BEGIN DOCUMENT PASSAGE

Finally, as shown in FIG. 21, bus 2105 also couples electronic system 2100 to a network 2165 through a network adapter (not shown). In this manner, the computer can be a part of a network of computers (such as a local area network (“LAN”), a wide area network (“WAN”), or an Intranet, or a network of networks, such as the Internet. Any or all components of electronic system 2100 may be used in conjunction with the invention.
Some embodiments include electronic components, such as microprocessors, storage and memory that store computer program instructions in a machine-readable or computer-readable medium (alternatively referred to as computer-readable storage media, machine-readable media, or machine-readable storage media). Some examples of such computer-readable media include RAM, ROM, read-only compact discs (CD-ROM), recordable compact discs (CD-R), rewritable compact discs (CD-RW), read-only digital versatile discs (e.g., DVD-ROM, dual-layer DVD-ROM), a variety of recordable/rewritable DVDs (e.g., DVD-RAM, DVD-RW, DVD+RW, etc.), flash memory (e.g., SD cards, mini-SD cards, micro-SD cards, etc.), magnetic and/or solid state hard drives, read-only and recordable Blu-Ray® discs, ultra-density optical discs, any other optical or magnetic media, and floppy disks. The computer-readable media may store a computer program that is executable by at least one processing unit and includes sets of instructions for performing various operations. Examples of computer programs or computer code include machine code, such as is produced by a compiler, and files including higher-level code that are executed by a computer, an electronic component, or a microprocessor using an interpreter.
While the above discussion primarily refers to microprocessor or multi-core processors that execute software, some embodiments are performed by one or more integrated circuits, such as application specific integrated circuits (ASICs) or field programmable gate arrays (FPGAs). In some embodiments, such integrated circuits execute instructions that are stored on the circuit itself.
As used in this specification, the terms “computer”, “server”, “processor”, and “memory” all refer to electronic or other technological devices. These terms exclude people or groups of people. For the purposes of the specification, the terms display or displaying means displaying on an electronic device. As used in this specification, the terms “computer readable medium,” “computer readable media,” and “machine readable medium” are entirely restricted to tangible, physical objects that store information in a form that is readable by a computer. These terms exclude any wireless signals, wired download signals, and any other ephemeral signals.
While the invention has been described with reference to numerous specific details, one of ordinary skill in the art will recognize that the invention can be embodied in other specific forms without departing from the spirit of the invention. In addition, a number of the figures conceptually illustrate processes. The specific operations of these processes may not be performed in the exact order shown and described. The specific operations may not be performed in one continuous series of operations, and different specific operations may be performed in different embodiments. Furthermore, the process could be implemented using several sub-processes, or as part of a larger macro process. Thus, one of ordinary skill in the art would understand that the invention is not to be limited by the foregoing illustrative details, but rather is to be defined by the appended claims.

END DOCUMENT PASSAGE
BEGIN PROVIDED INFORMATION

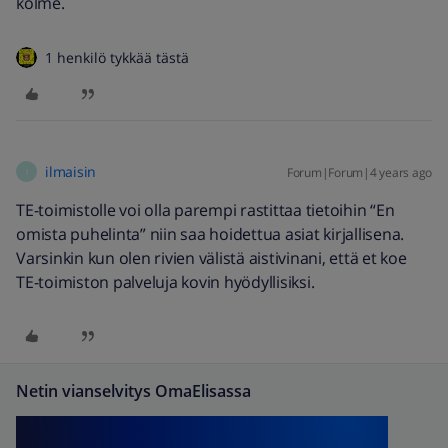
kolme.
1 henkilö tykkää tästä
ilmaisin
Forum|Forum|4 years ago
I
TE-toimistolle voi olla parempi rastittaa tietoihin “En
omista puhelinta” niin saa hoidettua asiat kirjallisena.
Varsinkin kun olen rivien välistä aistivinani, että et koe
TE-toimiston palveluja kovin hyödyllisiksi.
Netin vianselvitys OmaElisassa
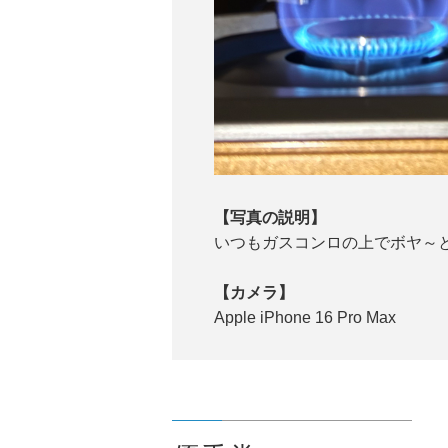
【写真の説明】
いつもガスコンロの上でボヤ～
【カメラ】
Apple iPhone 16 Pro Max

END PROVIDED INFORMATION

**REQUIRED ACTIONS**
#1 Repeat the specification passage from "Finally, as shown" to "with the invention.".
#2 Format the lines of the extracted page-text listing above as a numbered list. Leave out blank lines and the pictures.

**LIST OF ANSWERS**
#1
Finally, as shown in FIG. 21, bus 2105 also couples electronic system 2100 to a network 2165 through a network adapter (not shown). In this manner, the computer can be a part of a network of computers (such as a local area network (“LAN”), a wide area network (“WAN”), or an Intranet, or a network of networks, such as the Internet. Any or all components of electronic system 2100 may be used in conjunction with the invention.

#2
1. kolme.
2. 1 henkilö tykkää tästä
3. ilmaisin
4. Forum|Forum|4 years ago
5. I
6. TE-toimistolle voi olla parempi rastittaa tietoihin “En
7. omista puhelinta” niin saa hoidettua asiat kirjallisena.
8. Varsinkin kun olen rivien välistä aistivinani, että et koe
9. TE-toimiston palveluja kovin hyödyllisiksi.
10. Netin vianselvitys OmaElisassa
11. 【写真の説明】
12. いつもガスコンロの上でボヤ～
13. 【カメラ】
14. Apple iPhone 16 Pro Max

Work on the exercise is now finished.